Study shows mindfulness meditation app works—but acceptance training component is crucial
For the millions of mindfulness meditation mobile app users, there is good news: New research shows that they can reduce the body's response to biological stress.
A Carnegie Mellon University-led study found that one component of mindfulness interventions is particularly important for impacting stress biology. Acceptance, or learning how to be open and accepting of the way things are in each moment, is critical for the training's stress reduction effects. Published in Psychoneuroendocrinology, the researchers offer the first scientific evidence that a brief mindfulness meditation mobile app that incorporates acceptance training reduces cortisol and systolic blood pressure in response to stress.
"We have known that mindfulness training programs can buffer stress, but we haven't figured out how they work," said David Creswell, associate professor of psychology in CMU's Dietrich College of Humanities and Social Sciences. "This study, led by Emily Lindsay in my lab, provides initial evidence that the acceptance training component is critical for driving the stress reduction benefits of mindfulness training programs."
For the study, 144 stressed adults participated in one of three randomly assigned smartphone-based interventions: training in monitoring the present moment with acceptance, training in monitoring the present moment only or active control training.
Each participant completed one 20-minute daily lesson for 14 days. Then, they were placed in a stressful situation while their cortisol levels and blood pressure were measured.
The results showed that the participants in the combined monitoring and acceptance program had reduced cortisol and systolic blood pressure reactivity. Their blood pressure responses were approximately 20 percent lower than those in the two interventions that did not include acceptance training.

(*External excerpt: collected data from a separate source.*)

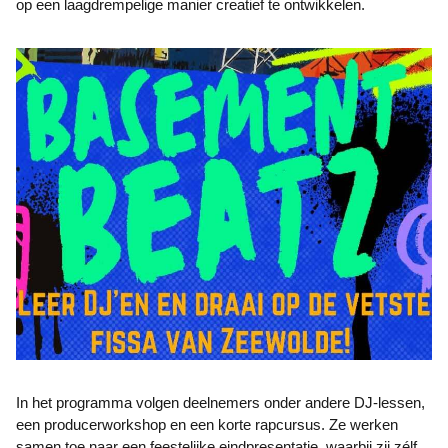
op een laagdrempelige manier creatief te ontwikkelen.
In het programma volgen deelnemers onder andere DJ-lessen,
een producerworkshop en een korte rapcursus. Ze werken
samen toe naar een feestelijke eindpresentatie, waarbij zij zélf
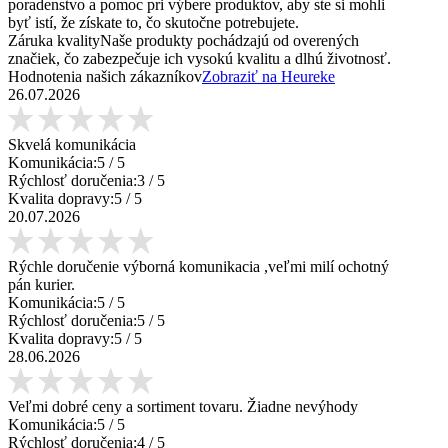
poradenstvo a pomoc pri výbere produktov, aby ste si mohli
byť istí, že získate to, čo skutočne potrebujete.
Záruka kvality
Naše produkty pochádzajú od overených
značiek, čo zabezpečuje ich vysokú kvalitu a dlhú životnosť.
Hodnotenia našich zákazníkov
Zobraziť na Heureke
26.07.2026
Skvelá komunikácia
Komunikácia:
5
/ 5
Rýchlosť doručenia:
3
/ 5
Kvalita dopravy:
5
/ 5
20.07.2026
Rýchle doručenie výborná komunikacia ,veľmi milí ochotný
pán kurier.
Komunikácia:
5
/ 5
Rýchlosť doručenia:
5
/ 5
Kvalita dopravy:
5
/ 5
28.06.2026
Veľmi dobré ceny a sortiment tovaru. Žiadne nevýhody
Komunikácia:
5
/ 5
Rýchlosť doručenia:
4
/ 5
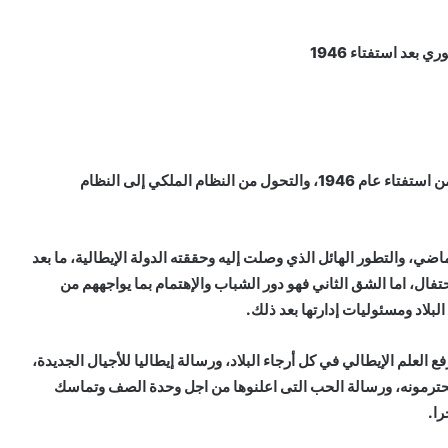
هو عنوان إحتفال الجمهورية الإيطالية اليوم، بعد ثمانين عامًا من استفتاء عام 1946، والتحول من النظام الملكي إلى النظام
ضي، والتطور الهائل الذي وصلت إليه وحققته الدولة الإيطالية، ما بعد
حتفال، اما الشق الثاني فهو دور الشباب والإهتمام بما يواجههم من
بلاد ومسئوليات إدارتها بعد ذلك.
العلم الإيطالي في كل أرجاء البلاد، ورسالة إيطاليا للأجيال الجديدة،
ترمونه، ورسالة الحب التى اعلنوها من اجل وحدة الصف وتماسك
ا.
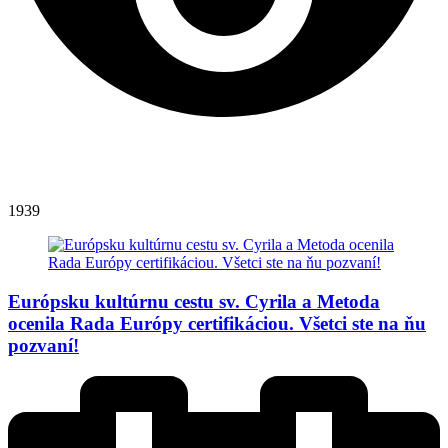
1939
Európsku kultúrnu cestu sv. Cyrila a Metoda
ocenila Rada Európy certifikáciou. Všetci ste na ňu
pozvaní!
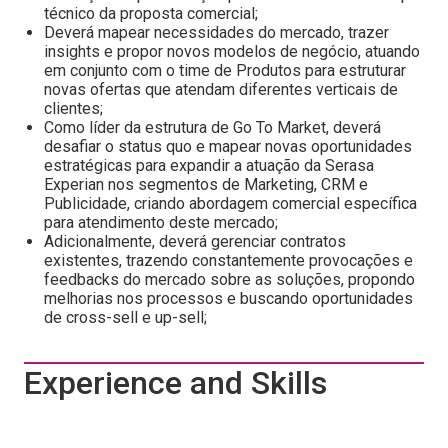
técnico da proposta comercial;
Deverá mapear necessidades do mercado, trazer
insights e propor novos modelos de negócio, atuando
em conjunto com o time de Produtos para estruturar
novas ofertas que atendam diferentes verticais de
clientes;
Como líder da estrutura de Go To Market, deverá
desafiar o status quo e mapear novas oportunidades
estratégicas para expandir a atuação da Serasa
Experian nos segmentos de Marketing, CRM e
Publicidade, criando abordagem comercial específica
para atendimento deste mercado;
Adicionalmente, deverá gerenciar contratos
existentes, trazendo constantemente provocações e
feedbacks do mercado sobre as soluções, propondo
melhorias nos processos e buscando oportunidades
de cross-sell e up-sell;
Experience and Skills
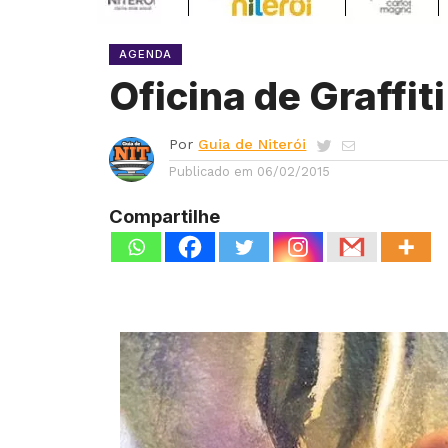
AGENDA
Oficina de Graffi
Por
Guia de Niterói
Publicado em
06/02/2015
Compartilhe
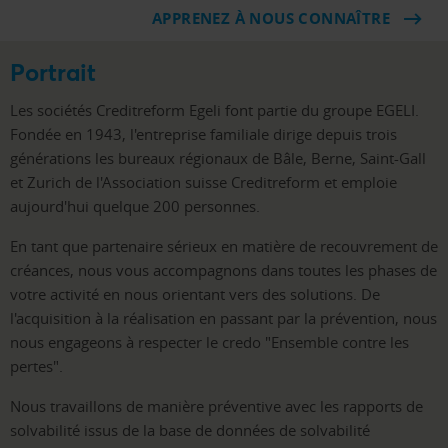
APPRENEZ À NOUS CONNAÎTRE
Portrait
Les sociétés Creditreform Egeli font partie du groupe EGELI.
Fondée en 1943, l'entreprise familiale dirige depuis trois
générations les bureaux régionaux de Bâle, Berne, Saint-Gall
et Zurich de l'Association suisse Creditreform et emploie
aujourd'hui quelque 200 personnes.
En tant que partenaire sérieux en matière de recouvrement de
créances, nous vous accompagnons dans toutes les phases de
votre activité en nous orientant vers des solutions. De
l'acquisition à la réalisation en passant par la prévention, nous
nous engageons à respecter le credo "Ensemble contre les
pertes".
Nous travaillons de manière préventive avec les rapports de
solvabilité issus de la base de données de solvabilité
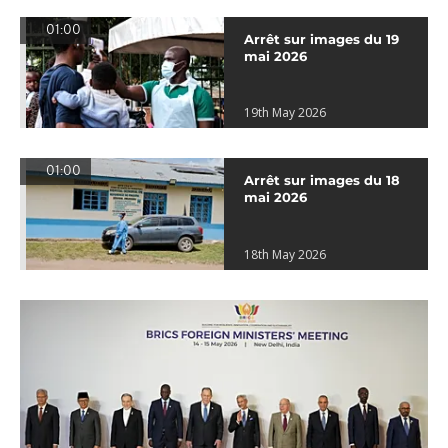
01:00
Arrêt sur images du 19
mai 2026
19th May 2026
01:00
Arrêt sur images du 18
mai 2026
18th May 2026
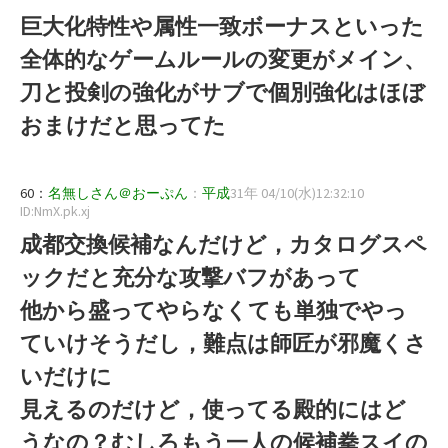
巨大化特性や属性一致ボーナスといった
全体的なゲームルールの変更がメイン、
刀と投剣の強化がサブで個別強化はほぼ
おまけだと思ってた
60：
名無しさん＠おーぷん
：
平成
31年 04/10(水)12:32:10
ID:NmX.pk.xj
成都交換候補なんだけど，カタログスペ
ックだと充分な攻撃バフがあって
他から盛ってやらなくても単独でやっ
ていけそうだし，難点は師匠が邪魔くさ
いだけに
見えるのだけど，使ってる殿的にはど
うなの？むしろもう一人の候補拳スイの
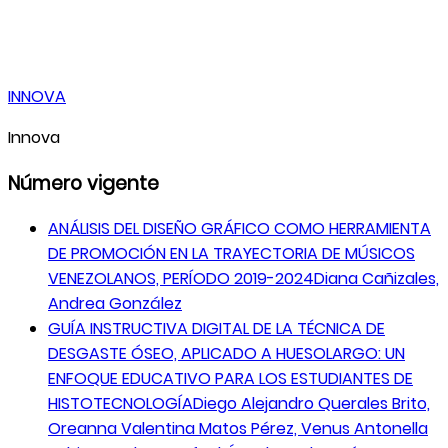
INNOVA
Innova
Número vigente
ANÁLISIS DEL DISEÑO GRÁFICO COMO HERRAMIENTA
DE PROMOCIÓN EN LA TRAYECTORIA DE MÚSICOS
VENEZOLANOS, PERÍODO 2019-2024
Diana Cañizales,
Andrea González
GUÍA INSTRUCTIVA DIGITAL DE LA TÉCNICA DE
DESGASTE ÓSEO, APLICADO A HUESOLARGO: UN
ENFOQUE EDUCATIVO PARA LOS ESTUDIANTES DE
HISTOTECNOLOGÍA
Diego Alejandro Querales Brito,
Oreanna Valentina Matos Pérez, Venus Antonella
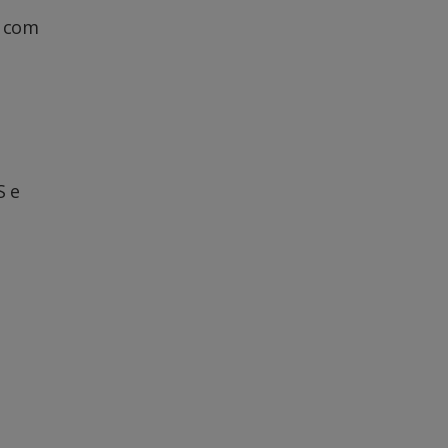
m com
S e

Their cortisol responses were also more than 50 percent lower.
"Not only were we able to show that acceptance is a critical part of mindfulness training, but we've demonstrated for the first time that a short, systematic smartphone mindfulness program helps to reduce the impact of stress on the body," said Lindsay (DC'17), who received her Ph.D. in psychology and is now a postdoctoral research fellow at the University of Pittsburgh. "We all experience stress in our lives, but this study shows that it's possible to learn skills that improve the way our bodies respond to stress with as little as two weeks of dedicated practice. Rather than fighting to get rid of unpleasant feelings, welcoming and accepting these feelings during stressful moments is key."
An app developed by Shinzen Young and 01 Expert Systems was used for the study.